Andy Paley: Here and there, not very much. We did two songs at Ocean Way. I wrote a song called “Soul Searchin'” which is the last lead vocal he ever did. He sang on the track that you mentioned, and we did three or four songs with the Beach Boys. We did “Dancin’ the Night Away” which he sang on. The other thing is that a lot of the stuff that Brian and I were writing back then, we were always thinking about the Beach Boys. In many ways that have been easier, because of Brian’s mind and muscle memory. During the process, he would often say things like “this is a Carl part, this is a Dennis part, Mike would sing this”. This is how his brain worked from years and years of doing that. Whether it would actually end up with them, he and I both knew the chances of that were pretty slim because of the politics and circumstances. Nonetheless, in the creative process of the writing, he would refer to them all the time. It was a part of his DNA, you know … it’s what he does.
AD: Was it when you were a staff producer at Warner Bros. Records that when you started really diving into composition work?
Andy Paley: No, it wasn’t at Warners. I don’t know exactly when that started. I did a couple of little things like movies when I was living in Boston, and music for local ads and such. I was really more interested in working in recording studios, and there wasn’t really much happening in Boston. So when I got to LA, I got very into recording and meeting a lot of session players and producers. That world interested me. I guess it was my job at Sire that led me to do a lot of movie soundtracks.

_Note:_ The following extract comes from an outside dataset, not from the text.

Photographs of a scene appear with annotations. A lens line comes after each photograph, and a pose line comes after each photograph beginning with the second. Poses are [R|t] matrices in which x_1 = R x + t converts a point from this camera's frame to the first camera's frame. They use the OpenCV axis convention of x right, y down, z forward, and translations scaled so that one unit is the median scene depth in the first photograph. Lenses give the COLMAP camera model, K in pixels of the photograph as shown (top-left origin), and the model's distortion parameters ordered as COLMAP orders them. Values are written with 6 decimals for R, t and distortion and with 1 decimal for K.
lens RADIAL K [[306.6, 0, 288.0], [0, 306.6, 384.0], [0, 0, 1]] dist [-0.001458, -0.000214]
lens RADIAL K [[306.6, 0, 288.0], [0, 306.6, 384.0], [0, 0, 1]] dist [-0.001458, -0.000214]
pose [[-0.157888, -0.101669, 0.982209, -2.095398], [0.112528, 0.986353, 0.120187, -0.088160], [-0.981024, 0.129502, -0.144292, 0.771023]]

AD: Your trajectory from underground music to a career of film/animation scoring reminds me of someone like Mark Mothersbaugh. I was wondering if you could speak on your prolific relationship with animation? Were you inspired by any of the classic composers like Carl Stalling?
Andy Paley: Yes I was … and also Leroy Shields. And I don’t know if you know the Beau Hunks? That’s something you should check out. It’s a Dutch group, they did a few albums of Carl Stalling and Leroy Shield’s music. I’m a big fan of that stuff and wondered what it would be like to score things like that. And I was also really good friends with Billy West in Boston, he worked at a guitar store. He’s a really good guitar player in addition to his voice acting, which people don’t realize. When I moved to LA to work with Brian Wilson, I met this guy, John Kricfalusi, who at the time was working on a remake of Beany and Cecil. We ended up writing a bunch of stuff together for his shows. Tommy Ardolino, the late drummer for NRBQ, suggested that Tom Kenny and I should write music together. And now we have a band together called Tom Kenny and the Hi-Seas. Since then, I’ve done a bunch of other cartoons. I just did something for Pete Hannan, a great artist. That’s not out yet. And I’m still interested in doing it, I love cartoons.
AD: Besides that future animation score, are there any current projects in the works?
Andy Paley: There’s two I’d like to mention. I recently did an album with an artist who goes by Victoria, who does a version of French yé-yé music from the sixties. I’m also doing a record with The Damselles, which is a group I put together a while ago. They were the backup singers in Tom Kenny and the Hi-Seas, but I’m doing stuff with them that will come out very soon, I hope. It’s very, very faithful to sounding like sixties girl group stuff. Unapologetically very retro.